European Import Expansion

  • Our friends across the pond have really grown a sweet tooth for US exports as the five fastest-growing buyers are European, according to recent U.S. Census Bureau data.
  • Taking the gold medal is Poland, leaping from the 48th to the 33rd-ranked U.S. trade partner. Led by purchases of civilian aircraft, natural gas, and coal, Poland’s imports from the US have soared by 186%.
  • Coming home with the silver is Ireland, now the 24th-ranked trade partner, showcasing a 157% growth in U.S. imports, primarily in pharmaceuticals and high-tech products.
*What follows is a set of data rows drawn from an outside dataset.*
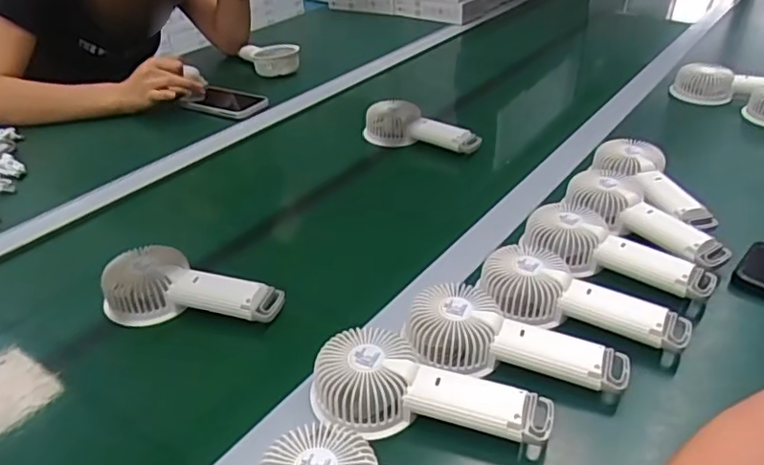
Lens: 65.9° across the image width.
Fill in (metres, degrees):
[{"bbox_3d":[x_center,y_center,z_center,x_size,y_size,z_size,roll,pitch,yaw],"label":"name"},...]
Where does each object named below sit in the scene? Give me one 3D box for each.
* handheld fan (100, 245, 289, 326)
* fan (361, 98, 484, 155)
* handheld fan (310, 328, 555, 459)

  • Featuring oil and medicines, Spain nabbed the bronze and climbed to the 19th overall spot with a 149% jump in trade with the U.S.
  • Those other two guys standing at the bottom of the podium without anything to show for their efforts are Denmark and the Czech Republic, respectively. The Danes are buying barrels of fine Texas crude while the Czechs are stroking checks for computers and aircraft parts.